I should never stop being ambitious or hardworking, but I also need to make sure I am always making time to rest, rejuvenate, and take care of myself and my emotional/mental wellbeing.
I do not have to be only one way – I can have deep and complex feelings while also having a silly, light, and goofy side; this is part of being human.
I should always be proud of my sense of compassion and selflessness for others, but I also need to prioritize taking care of myself first and foremost.
Adventure is always going to be tempting me from all different directions, but at the beginning of every choice I make, I always need to be taking my time, reflecting on my wants and needs, and really listening to my gut.
I deserve to have people in my life who are as strong and loving as I am, but that does not mean that I have the right to be picky and overly judgmental.

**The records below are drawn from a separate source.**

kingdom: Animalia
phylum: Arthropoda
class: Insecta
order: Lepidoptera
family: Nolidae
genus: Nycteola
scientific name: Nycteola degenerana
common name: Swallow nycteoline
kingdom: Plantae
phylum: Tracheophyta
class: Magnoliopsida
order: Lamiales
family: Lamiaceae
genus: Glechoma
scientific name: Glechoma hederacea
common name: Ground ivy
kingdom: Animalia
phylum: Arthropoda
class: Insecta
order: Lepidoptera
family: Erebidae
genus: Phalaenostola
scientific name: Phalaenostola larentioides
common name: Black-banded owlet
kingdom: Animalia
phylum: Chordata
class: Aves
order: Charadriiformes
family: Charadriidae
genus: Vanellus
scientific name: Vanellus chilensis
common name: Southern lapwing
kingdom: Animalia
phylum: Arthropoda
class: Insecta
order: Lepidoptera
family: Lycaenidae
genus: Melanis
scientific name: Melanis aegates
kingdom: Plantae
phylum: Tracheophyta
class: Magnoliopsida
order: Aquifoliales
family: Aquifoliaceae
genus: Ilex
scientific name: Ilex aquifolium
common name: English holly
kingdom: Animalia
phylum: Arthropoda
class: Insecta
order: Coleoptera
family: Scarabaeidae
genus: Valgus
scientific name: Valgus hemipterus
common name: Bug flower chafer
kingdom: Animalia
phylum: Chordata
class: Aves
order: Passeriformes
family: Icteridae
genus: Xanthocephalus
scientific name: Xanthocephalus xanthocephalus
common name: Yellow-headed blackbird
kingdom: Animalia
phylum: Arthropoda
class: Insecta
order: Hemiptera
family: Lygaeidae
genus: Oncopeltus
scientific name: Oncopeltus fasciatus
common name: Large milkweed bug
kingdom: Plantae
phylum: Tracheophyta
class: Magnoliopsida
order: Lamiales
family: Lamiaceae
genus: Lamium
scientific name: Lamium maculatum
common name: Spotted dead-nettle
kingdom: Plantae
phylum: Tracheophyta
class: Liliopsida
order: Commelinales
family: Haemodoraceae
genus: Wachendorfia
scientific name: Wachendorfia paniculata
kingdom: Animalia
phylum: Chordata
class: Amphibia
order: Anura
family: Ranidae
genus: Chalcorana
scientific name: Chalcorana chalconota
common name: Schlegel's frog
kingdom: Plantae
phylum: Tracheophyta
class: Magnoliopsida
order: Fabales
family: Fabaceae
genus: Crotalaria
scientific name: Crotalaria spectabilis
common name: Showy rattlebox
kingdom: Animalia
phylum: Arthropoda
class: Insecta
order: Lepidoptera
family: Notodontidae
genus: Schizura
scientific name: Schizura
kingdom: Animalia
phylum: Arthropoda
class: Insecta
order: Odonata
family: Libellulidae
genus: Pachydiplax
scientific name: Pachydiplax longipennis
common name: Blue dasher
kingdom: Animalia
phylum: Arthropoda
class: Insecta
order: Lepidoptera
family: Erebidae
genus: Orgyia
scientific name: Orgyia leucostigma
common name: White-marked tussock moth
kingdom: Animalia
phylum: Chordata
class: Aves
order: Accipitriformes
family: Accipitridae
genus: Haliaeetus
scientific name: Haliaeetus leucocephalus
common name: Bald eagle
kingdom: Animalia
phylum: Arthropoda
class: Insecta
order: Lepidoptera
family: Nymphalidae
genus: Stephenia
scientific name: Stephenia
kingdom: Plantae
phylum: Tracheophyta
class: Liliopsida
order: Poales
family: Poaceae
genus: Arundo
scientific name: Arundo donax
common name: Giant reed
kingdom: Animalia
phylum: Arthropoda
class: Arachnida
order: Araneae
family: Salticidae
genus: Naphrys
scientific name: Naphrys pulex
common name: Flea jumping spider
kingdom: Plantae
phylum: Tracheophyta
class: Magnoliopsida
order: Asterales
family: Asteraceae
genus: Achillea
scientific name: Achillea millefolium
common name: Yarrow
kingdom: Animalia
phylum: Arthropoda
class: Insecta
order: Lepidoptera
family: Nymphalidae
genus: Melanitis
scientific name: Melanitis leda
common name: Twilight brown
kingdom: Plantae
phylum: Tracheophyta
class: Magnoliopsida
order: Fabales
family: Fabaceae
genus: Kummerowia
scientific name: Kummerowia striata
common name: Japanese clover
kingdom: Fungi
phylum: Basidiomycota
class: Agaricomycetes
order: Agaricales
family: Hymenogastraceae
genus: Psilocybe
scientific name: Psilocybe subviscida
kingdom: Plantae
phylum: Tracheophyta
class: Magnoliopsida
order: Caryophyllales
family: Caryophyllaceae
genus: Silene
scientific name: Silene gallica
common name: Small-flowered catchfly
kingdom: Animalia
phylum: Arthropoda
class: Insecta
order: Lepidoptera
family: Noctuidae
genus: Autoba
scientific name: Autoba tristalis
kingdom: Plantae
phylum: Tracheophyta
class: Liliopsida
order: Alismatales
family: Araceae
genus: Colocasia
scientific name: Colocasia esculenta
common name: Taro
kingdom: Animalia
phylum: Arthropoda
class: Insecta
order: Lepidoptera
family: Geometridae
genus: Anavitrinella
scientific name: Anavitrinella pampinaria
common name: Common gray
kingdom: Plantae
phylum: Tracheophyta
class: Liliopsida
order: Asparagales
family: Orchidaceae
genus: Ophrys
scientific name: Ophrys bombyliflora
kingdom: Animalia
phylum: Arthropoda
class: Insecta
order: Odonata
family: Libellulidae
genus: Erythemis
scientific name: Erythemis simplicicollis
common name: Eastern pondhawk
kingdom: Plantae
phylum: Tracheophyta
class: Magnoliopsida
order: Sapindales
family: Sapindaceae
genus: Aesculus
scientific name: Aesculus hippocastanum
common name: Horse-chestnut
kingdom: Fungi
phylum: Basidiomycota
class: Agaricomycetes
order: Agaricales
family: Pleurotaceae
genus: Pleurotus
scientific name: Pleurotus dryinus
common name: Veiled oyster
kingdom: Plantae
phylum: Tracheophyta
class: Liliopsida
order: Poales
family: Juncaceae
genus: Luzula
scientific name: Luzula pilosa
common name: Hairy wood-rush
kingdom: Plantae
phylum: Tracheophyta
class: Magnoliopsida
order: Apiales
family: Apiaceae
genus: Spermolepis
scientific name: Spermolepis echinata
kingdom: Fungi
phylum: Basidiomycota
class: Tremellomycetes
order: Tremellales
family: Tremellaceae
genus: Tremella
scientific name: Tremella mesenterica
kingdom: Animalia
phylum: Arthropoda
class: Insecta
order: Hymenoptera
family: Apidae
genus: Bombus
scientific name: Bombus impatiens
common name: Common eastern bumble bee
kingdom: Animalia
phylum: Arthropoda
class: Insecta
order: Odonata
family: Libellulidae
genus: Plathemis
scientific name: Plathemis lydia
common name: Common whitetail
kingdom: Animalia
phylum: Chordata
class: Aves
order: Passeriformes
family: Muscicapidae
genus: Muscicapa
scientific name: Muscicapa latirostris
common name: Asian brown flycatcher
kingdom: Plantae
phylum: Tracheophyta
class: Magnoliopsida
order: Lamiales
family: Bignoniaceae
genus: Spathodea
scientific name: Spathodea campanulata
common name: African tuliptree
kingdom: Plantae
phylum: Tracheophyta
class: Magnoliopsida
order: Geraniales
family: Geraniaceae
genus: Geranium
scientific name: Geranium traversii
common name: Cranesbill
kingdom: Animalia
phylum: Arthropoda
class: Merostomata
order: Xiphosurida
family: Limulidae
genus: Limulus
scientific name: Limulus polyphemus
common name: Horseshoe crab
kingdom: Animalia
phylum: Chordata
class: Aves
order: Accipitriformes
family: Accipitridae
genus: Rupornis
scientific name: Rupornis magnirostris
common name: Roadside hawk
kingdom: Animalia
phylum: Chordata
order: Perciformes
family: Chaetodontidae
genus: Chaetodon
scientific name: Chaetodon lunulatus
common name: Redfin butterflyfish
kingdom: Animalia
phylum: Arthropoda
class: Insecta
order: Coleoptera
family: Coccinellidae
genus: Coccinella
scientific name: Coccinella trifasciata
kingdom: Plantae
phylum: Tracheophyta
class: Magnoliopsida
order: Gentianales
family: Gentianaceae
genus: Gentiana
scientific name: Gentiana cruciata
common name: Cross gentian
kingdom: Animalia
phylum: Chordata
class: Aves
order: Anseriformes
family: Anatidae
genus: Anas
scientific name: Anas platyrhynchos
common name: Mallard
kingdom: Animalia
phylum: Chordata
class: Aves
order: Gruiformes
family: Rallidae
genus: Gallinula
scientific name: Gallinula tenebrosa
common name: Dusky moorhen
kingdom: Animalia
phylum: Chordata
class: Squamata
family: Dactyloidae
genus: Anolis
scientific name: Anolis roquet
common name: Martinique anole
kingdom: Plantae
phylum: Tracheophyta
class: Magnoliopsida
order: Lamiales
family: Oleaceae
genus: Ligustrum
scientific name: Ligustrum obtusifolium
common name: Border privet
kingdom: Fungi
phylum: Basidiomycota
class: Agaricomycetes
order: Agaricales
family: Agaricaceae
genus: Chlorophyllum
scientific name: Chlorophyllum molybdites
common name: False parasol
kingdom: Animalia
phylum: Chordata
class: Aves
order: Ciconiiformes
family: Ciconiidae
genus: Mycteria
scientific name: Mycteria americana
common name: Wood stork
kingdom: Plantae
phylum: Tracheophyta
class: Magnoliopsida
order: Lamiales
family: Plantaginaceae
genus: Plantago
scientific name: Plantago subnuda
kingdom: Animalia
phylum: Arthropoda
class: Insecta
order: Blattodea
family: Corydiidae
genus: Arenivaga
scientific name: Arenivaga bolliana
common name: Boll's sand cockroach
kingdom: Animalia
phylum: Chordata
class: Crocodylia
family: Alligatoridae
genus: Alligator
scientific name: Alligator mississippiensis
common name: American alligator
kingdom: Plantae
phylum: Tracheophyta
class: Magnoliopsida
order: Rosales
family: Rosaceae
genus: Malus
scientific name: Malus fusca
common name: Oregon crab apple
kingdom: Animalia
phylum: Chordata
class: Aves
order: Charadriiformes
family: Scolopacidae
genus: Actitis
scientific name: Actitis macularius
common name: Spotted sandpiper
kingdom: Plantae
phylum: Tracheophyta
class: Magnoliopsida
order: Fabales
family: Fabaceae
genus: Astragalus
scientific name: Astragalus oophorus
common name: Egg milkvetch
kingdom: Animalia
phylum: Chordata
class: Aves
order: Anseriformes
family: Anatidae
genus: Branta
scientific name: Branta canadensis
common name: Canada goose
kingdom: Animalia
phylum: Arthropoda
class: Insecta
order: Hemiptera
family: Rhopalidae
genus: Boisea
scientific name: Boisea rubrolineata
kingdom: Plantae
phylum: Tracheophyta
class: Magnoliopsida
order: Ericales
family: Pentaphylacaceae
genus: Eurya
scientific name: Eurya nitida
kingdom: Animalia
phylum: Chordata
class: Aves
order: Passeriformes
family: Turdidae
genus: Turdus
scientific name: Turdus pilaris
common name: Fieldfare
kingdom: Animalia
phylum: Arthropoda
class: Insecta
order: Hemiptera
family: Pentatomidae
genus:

I do not need to apologize for being sensitive – all I need to do is pay attention to my own emotions and not be afraid to address my feelings with people I trust, and with myself.
I will not hold onto the things that weigh me down (anger, grudges, hurt); I will let myself work through them and then I will let them go so that I can feel the lightness I deserve.
Being a leader means working hard and believing in myself, but it also means being humble, listening to others, and always remembering that there is something more to learn or some new way to grow.
Even though I like having goals and dreams and plans, I should always be open to trying something new or going off the beaten path.
I will give out all the love I’ve got, and I will put in the effort every day to do my best not to worry what other people think of me.
I will put every ounce of my energy and my spirit into achieving my dreams, but I will also remember that I don’t have to do it all on my own – and that there will always be people around me I can lean on.
I will be kind and giving and gracious to every person I meet or spend time around, without ever acting like they owe me anything back.